In wake of its first full-length studio album, New Killer America, Skrape subscribes to the current trend prevailing within the music industry: tailoring an album with a message consistent with the tastes and interests of a niche audience in the music community.
With 12 nonstop, speaker-shredding tracks, America boasts violent, tumultuous lyrics, adrenaline-inducing guitar riffs and hard-hitting drums. Although "skrape" is not an official word according to Webster's Dictionary, the cover art featuring a microscopically enlarged fingernail symbolizes a burning desire for a nicotine fix.
"What You Say" offers little in the way of pleasant-sounding music. It delivers nothing short of insolent noise.
Notwithstanding, "Waste" offsets the repugnant noise characterizing the first track as frontman Billy Keaton, playing on the restrained, unapologetic voice of Chino Moreno of the Deftones, spits out lyrics steeped in sheer violence. "Goodbye" captures Keaton emulating the voice of another band frontman, this time Filter's Richard Patrick in the sterling song "Take My Picture."
Unleashing a vicious attack of rigid guitar riffs, spooky keyboard playing and melodic, fast-paced drums,
"Isolated" envelops Keaton empathizing with his niche audience as he laments I feel your pain/I want to crawl through.
Undertaking from its inception to inundate the audio faculties with amplified music electronica, "Rise" bears some semblance to what music would sound like if the Nazis had won World War II. The song draws attention to how society is quick to pass judgments based on differences.
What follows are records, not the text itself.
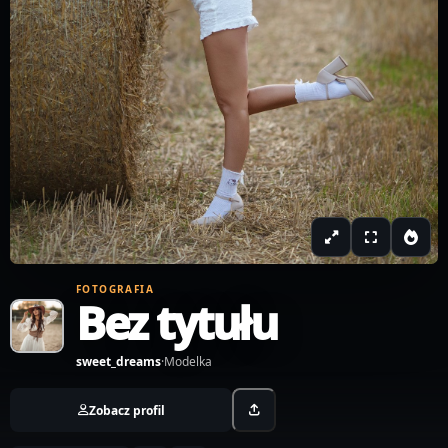
FOTOGRAFIA
Bez tytułu
sweet_dreams
·
Modelka
Zobacz profil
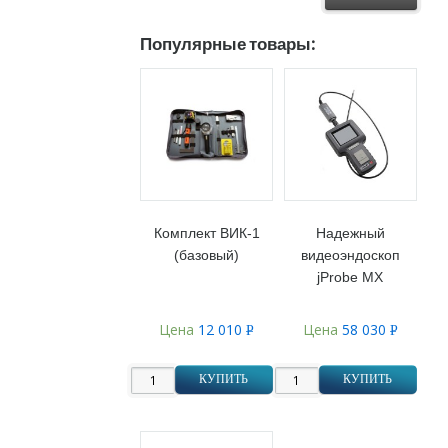
Популярные товары:
Комплект ВИК-1
Надежный
(базовый)
видеоэндоскоп
jProbe MX
Цена
12 010
Цена
58 030
Р
Р
УБ.
УБ.
КУПИТЬ
КУПИТЬ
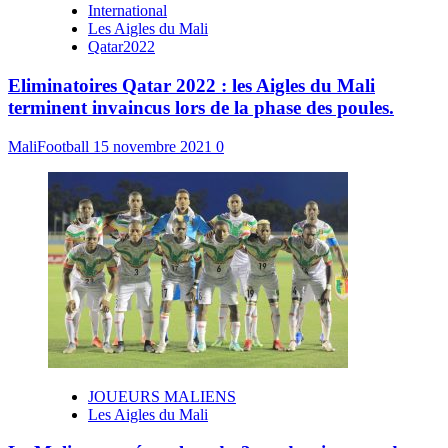
International
Les Aigles du Mali
Qatar2022
Eliminatoires Qatar 2022 : les Aigles du Mali
terminent invaincus lors de la phase des poules.
MaliFootball
15 novembre 2021
0
JOUEURS MALIENS
Les Aigles du Mali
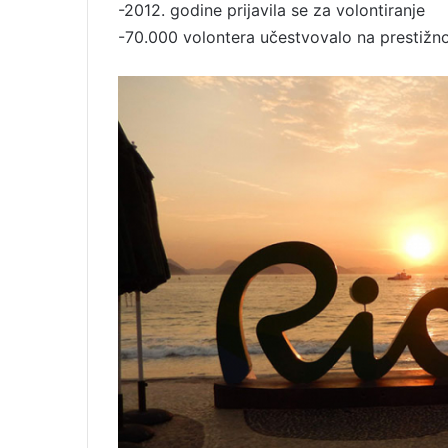
-2012. godine prijavila se za volontiranje
-70.000 volontera učestvovalo na prestiž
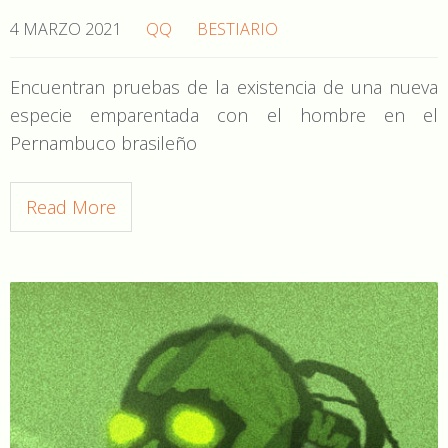
4 MARZO 2021
QQ
BESTIARIO
Encuentran pruebas de la existencia de una nueva
especie emparentada con el hombre en el
Pernambuco brasileño
Read More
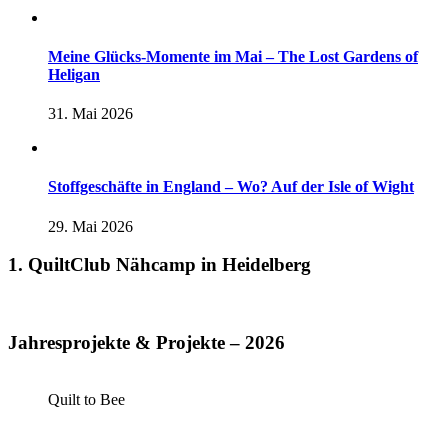
Meine Glücks-Momente im Mai – The Lost Gardens of
Heligan
31. Mai 2026
Stoffgeschäfte in England – Wo? Auf der Isle of Wight
29. Mai 2026
1. QuiltClub Nähcamp in Heidelberg
Jahresprojekte & Projekte – 2026
Quilt to Bee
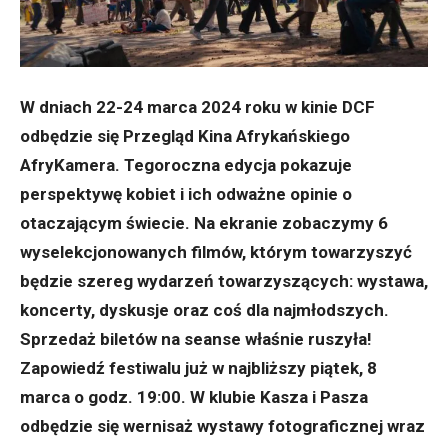
W dniach 22-24 marca 2024 roku w kinie DCF
odbędzie się Przegląd Kina Afrykańskiego
AfryKamera. Tegoroczna edycja pokazuje
perspektywę kobiet i ich odważne opinie o
otaczającym świecie.
Na ekranie zobaczymy 6
wyselekcjonowanych filmów, którym towarzyszyć
będzie szereg wydarzeń towarzyszących: wystawa,
koncerty, dyskusje oraz coś dla najmłodszych.
Sprzedaż biletów na seanse właśnie ruszyła!
Zapowiedź festiwalu już w najbliższy piątek, 8
marca o godz. 19:00. W klubie Kasza i Pasza
odbędzie się wernisaż wystawy fotograficznej wraz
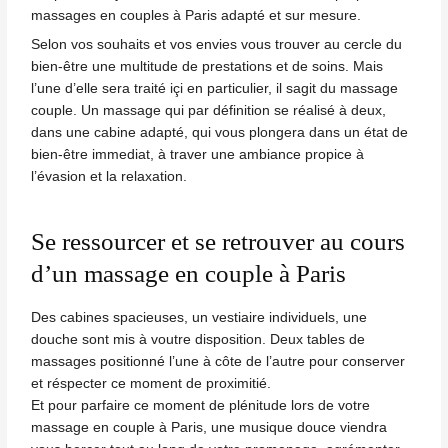
massages en couples à Paris
adapté et sur mesure.
Selon vos souhaits et vos envies vous trouver au cercle du
bien-être une multitude de prestations et de soins. Mais
l’une d’elle sera traité içi en particulier, il sagit du
massage
couple
. Un massage qui par définition se réalisé à deux,
dans une cabine adapté, qui vous plongera dans un état de
bien-être immediat, à traver une ambiance propice à
l’évasion et la relaxation.
Se ressourcer et se retrouver au cours
d’un massage en couple à Paris
Des cabines spacieuses, un vestiaire individuels, une
douche sont mis à voutre disposition. Deux tables de
massages positionné l’une à côte de l’autre pour conserver
et réspecter ce moment de proximitié.
Et pour parfaire ce moment de plénitude lors de votre
massage en couple à Paris, une musique douce viendra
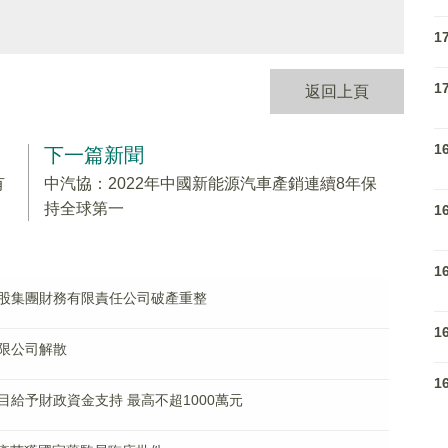
1
1
返回上頁
1
下一篇新聞
有
中汽協：2022年中國新能源汽車產銷連續8年保
持全球第一
1
1
股集團財務有限責任公司破產重整
1
限公司解散
1
給予財政資金支持 最高不超1000萬元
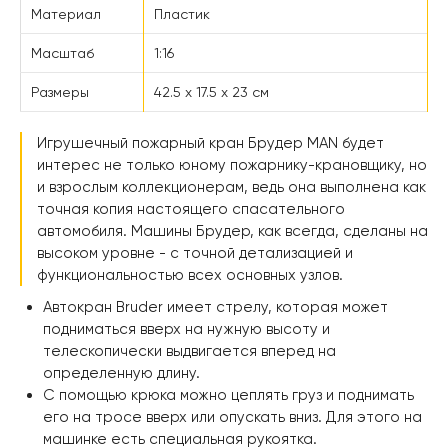
Материал
Пластик
Масштаб
1:16
Размеры
42.5 х 17.5 х 23 см
Игрушечный пожарный кран Брудер MAN будет
интерес не только юному пожарнику-крановщику, но
и взрослым коллекционерам, ведь она выполнена как
точная копия настоящего спасательного
автомобиля. Машины Брудер, как всегда, сделаны на
высоком уровне - с точной детализацией и
функциональностью всех основных узлов.
Автокран Bruder имеет стрелу, которая может
подниматься вверх на нужную высоту и
телескопически выдвигается вперед на
определенную длину.
С помощью крюка можно цеплять груз и поднимать
его на тросе вверх или опускать вниз. Для этого на
машинке есть специальная рукоятка.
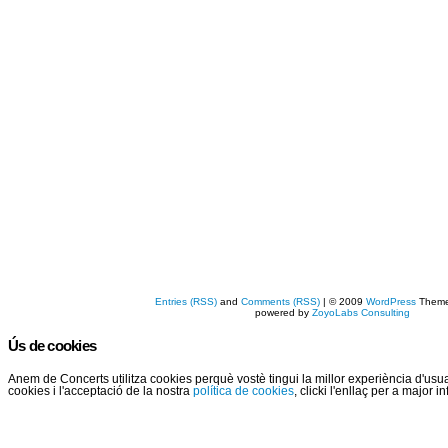
Entries (RSS)
and
Comments (RSS)
| © 2009
WordPress
Them
powered by
ZoyoLabs Consulting
Ús de cookies
Anem de Concerts utilitza cookies perquè vostè tingui la millor experiència d'us
cookies i l'acceptació de la nostra
política de cookies
, clicki l'enllaç per a major 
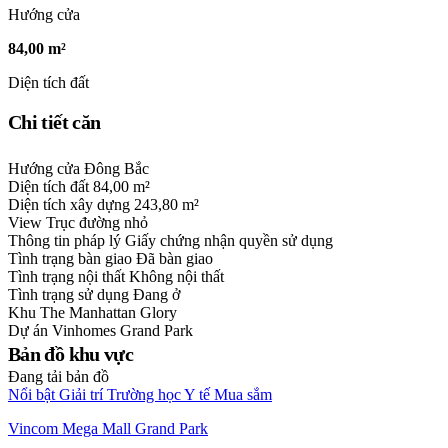
Hướng cửa
84,00 m²
Diện tích đất
Chi tiết căn
Hướng cửa
Đông Bắc
Diện tích đất
84,00 m²
Diện tích xây dựng
243,80 m²
View
Trục đường nhỏ
Thông tin pháp lý
Giấy chứng nhận quyền sử dụng
Tình trạng bàn giao
Đã bàn giao
Tình trạng nội thất
Không nội thất
Tình trạng sử dụng
Đang ở
Khu
The Manhattan Glory
Dự án
Vinhomes Grand Park
Bản đồ khu vực
Đang tải bản đồ
Nổi bật
Giải trí
Trường học
Y tế
Mua sắm
Vincom Mega Mall Grand Park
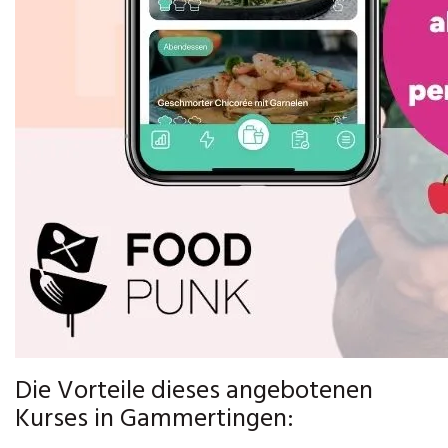
Die Vorteile dieses angebotenen
Kurses in Gammertingen:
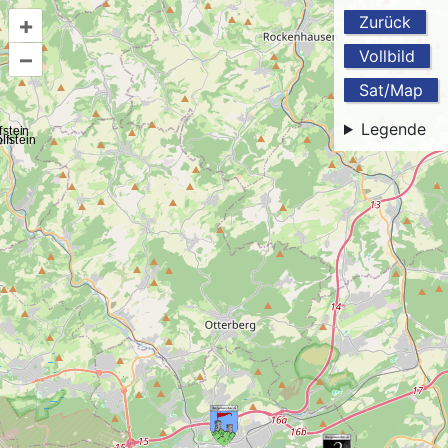
+
Zurück
–
Vollbild
Sat/Map
Legende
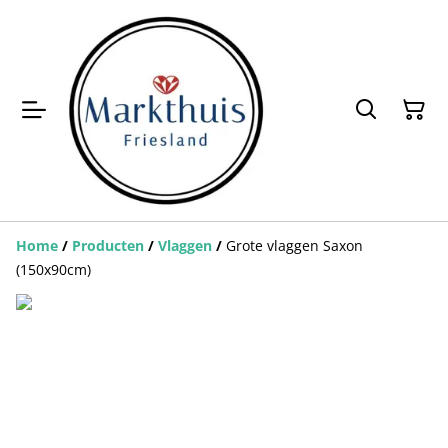
Home
/
Producten
/
Vlaggen
/
Grote vlaggen Saxon
(150x90cm)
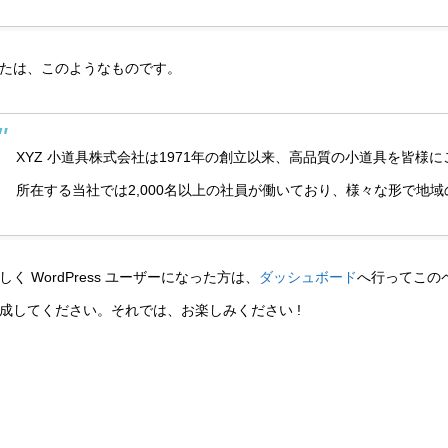
たは、このようなものです。
XYZ 小道具株式会社は1971年の創立以来、高品質の小道具を皆
所在する当社では2,000名以上の社員が働いており、様々な形で地
しく WordPress ユーザーになった方は、
ダッシュボード
へ行ってこの
成してください。それでは、お楽しみください !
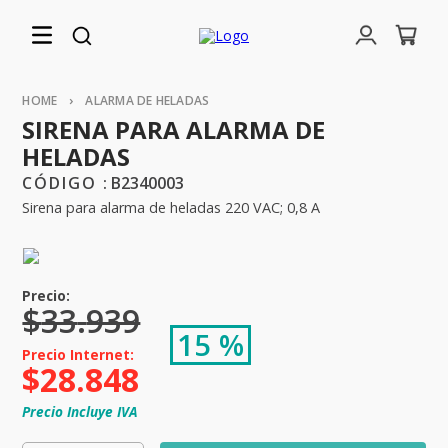
ALARMA DE HELADAS
SIRENA PARA ALARMA DE
HELADAS
:
B2340003
Sirena para alarma de heladas 220 VAC; 0,8 A
$
33
.
939
15 %
$
28
.
848
Precio Incluye IVA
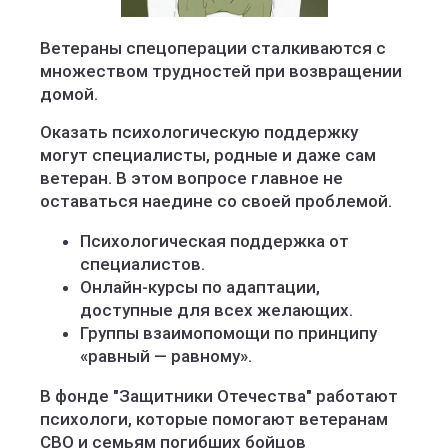
Социальное развитие Кировской области
Ветераны спецоперации сталкиваются с
множеством трудностей при возвращении
домой.
Оказать психологическую поддержку
могут специалисты, родные и даже сам
ветеран. В этом вопросе главное не
оставаться наедине со своей проблемой.
Психологическая поддержка от
специалистов.
Онлайн-курсы по адаптации,
доступные для всех желающих.
Группы взаимопомощи по принципу
«равный — равному».
В фонде "Защитники Отечества" работают
психологи, которые помогают ветеранам
СВО и семьям погибших бойцов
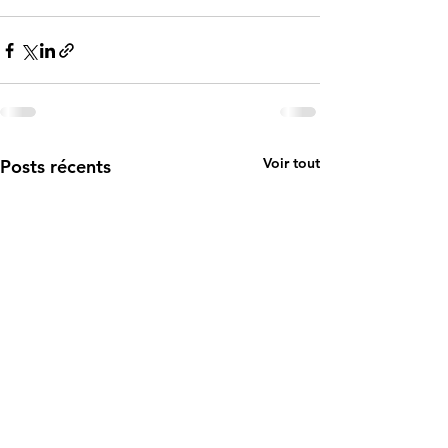
Voir tout
Posts récents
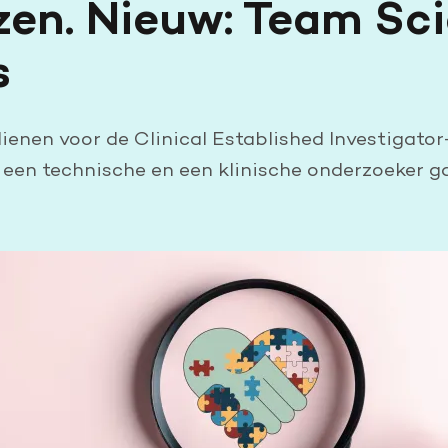
en. Nieuw: Team Sc
s
ienen voor de Clinical Established Investigato
een technische en een klinische onderzoeker 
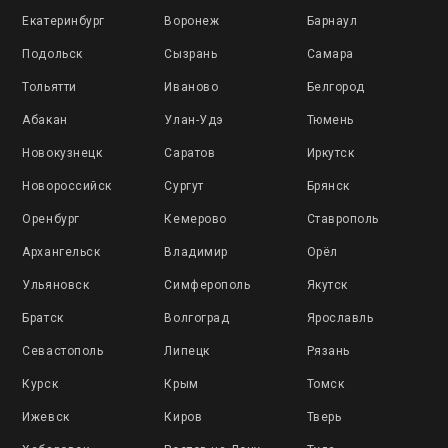
Екатеринбург
Воронеж
Барнаул
Подольск
Сызрань
Самара
Тольятти
Иваново
Белгород
Абакан
Улан-Удэ
Тюмень
Новокузнецк
Саратов
Иркутск
Новороссийск
Сургут
Брянск
Оренбург
Кемерово
Ставрополь
Архангельск
Владимир
Орёл
Ульяновск
Симферополь
Якутск
Братск
Волгоград
Ярославль
Севастополь
Липецк
Рязань
Курск
Крым
Томск
Ижевск
Киров
Тверь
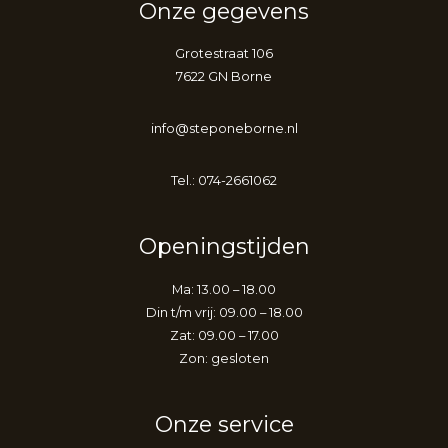
Onze gegevens
Grotestraat 106
7622 GN Borne
info@steponeborne.nl
Tel.: 074-2661062
Openingstijden
Ma: 13.00 – 18.00
Din t/m vrij: 09.00 – 18.00
Zat: 09.00 – 17.00
Zon: gesloten
Onze service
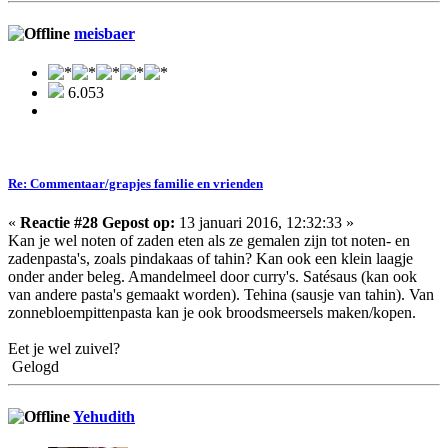
meisbaer
6.053
Re: Commentaar/grapjes familie en vrienden
«
Reactie #28 Gepost op:
13 januari 2016, 12:32:33 »
Kan je wel noten of zaden eten als ze gemalen zijn tot noten- en
zadenpasta's, zoals pindakaas of tahin? Kan ook een klein laagje
onder ander beleg. Amandelmeel door curry's. Satésaus (kan ook
van andere pasta's gemaakt worden). Tehina (sausje van tahin). Van
zonnebloempittenpasta kan je ook broodsmeersels maken/kopen.
Eet je wel zuivel?
Gelogd
Yehudith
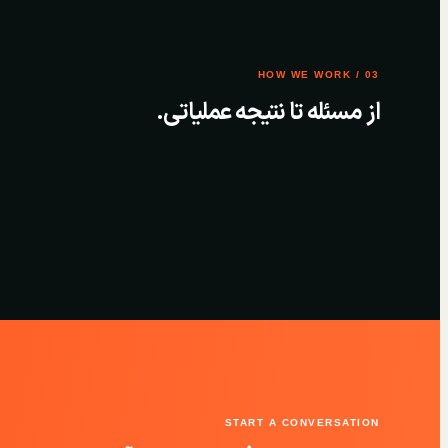
03 / HOW WE WORK
از مسئله تا نتیجه عملیاتی.
START A CONVERSATION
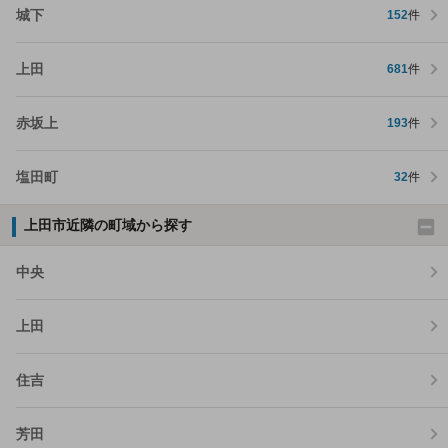
城下
152
件
上田
681
件
赤坂上
193
件
塩田町
32
件
上田市近隣の町域から探す
中央
上田
住吉
芳田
While remaining entrenched in the omnipresent orgasmic rock musical pattern in which the song erupts into a rising wave of sonic amplified noise, "Broken Knees" is unnecessarily fast-paced and overly glutted with too many sounds.
What at first seemed like an exceptional album turned out to be stale. The first four tracks serve as bait, holding the listener's attention for the other eight. But the rest of the album amounts to fillers. Underpinning and directing this genre of music is an affluent niche audience on whom heavy rock titans depend.